Friday, January 09, 2009 2:00 PM

Focus on Goals, Not Nerves

by kristin_bachman

In competition, a huge factor to your success is your ability to handle nerves. Riders at every level get nervous so it’s important to learn how to deal with them. Being nervous takes away from your ability to think clearly, and performing what you are perfectly capable of doing. Everything changes at a show, so set goals when practicing at home to focus on when you get to the event. If you get some really good trot work at home, try to get a few of those steps at the show, whether in the ring, or in warm-up. Focusing on what you know you can do well will greatly help eliminate nerves.

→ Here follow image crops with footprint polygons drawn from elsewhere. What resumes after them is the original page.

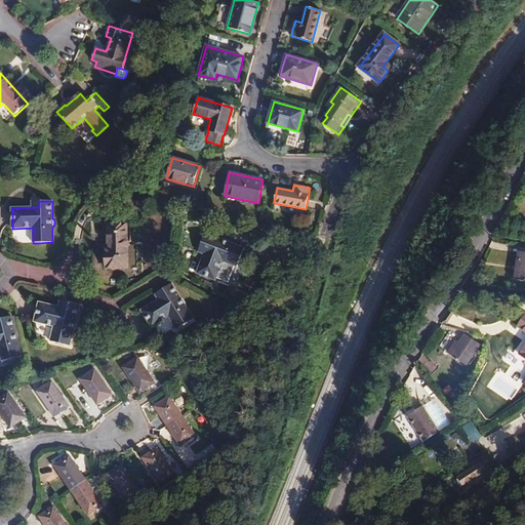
[(127,240),(127,224),(108,224),(108,246),(106,247),(106,258),(106,269),(123,268),(123,253),(127,253),(127,249),(129,247),(129,242),(127,240)]
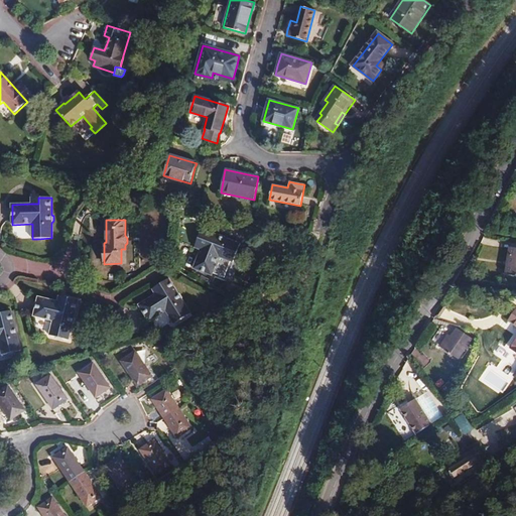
[(218,236),(202,230),(197,242),(203,244),(201,250),(194,269),(200,271),(212,276),(219,257),(233,262),(240,244),(225,239),(224,236),(220,234),(218,236)]
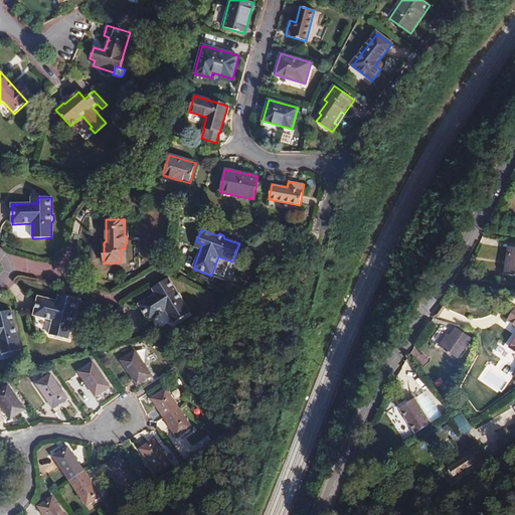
[(202,243),(196,241),(194,247),(200,249),(202,243)]
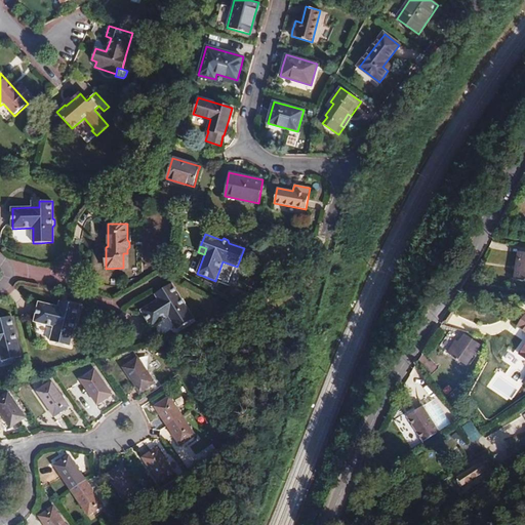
[(516,270),(514,279),(524,281),(524,251),(520,251),(519,261),(517,270),(516,270)]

--Interview by Leah Oliveto 

 

Wednesday, January 07, 2009 5:11 PM

Teaching Pace

by gmorris
Pace should be taught through miles per hour. If you ask riders how fast they’re going at a walk, one will say, “two miles and hour”; another says, “six miles an hour”’ and another says, “five miles an hour.” Well, a walk is approximately four miles an hour. We teach basic pace control and understanding by teaching miles per hour. We teach basic pace control and understanding by teaching miles per hour. It’s helpful to know roughly how many miles per hour at a walk and also, of course, at a trot, a canter, and a gallop. So, we teach pace rather than use terms such as “shorten stride,” “lengthen stride,” “impulsion,” and so on. A slow trot, a sitting trot, or, later, a collected trot is six miles an hour. A canter is approximately ten to twelve miles an hour. And a hand gallop is approximately fourteen to sixteen miles an hour. So the first thing we teach as a habit about pace control is learning to associate pace with miles per hour. Then we’ll work on increases and decreases—simple ones like trotting and stopping, sitting trot, posting trot, sitting trot, and canter. We never let beginners post into a canter or run the horse into a canter. We ask them to go from a slow rot into a canter. Later on, at a higher level, they go from a walk into a canter. So the increases and decreases are longitudinal controls. What about a simple lead change? That’s a longitudinal control.

Reprinted with permission from George H. Morris Teaches Beginners to Ride by George H. Morris, published by The Lyons Press

 

Monday, January 05, 2009 5:00 PM

Breeding the Welsh Pony/Cob

by dr_ruth
Keep a clear picture of what you want to breed. Study pedigrees and the successes of well-known breeders. Don’t be afraid to cull something from your breeding plan when it doesn’t work out. Don’t be “barn blind.” Remember it takes just as much to raise a mediocre pony as it does a superstar!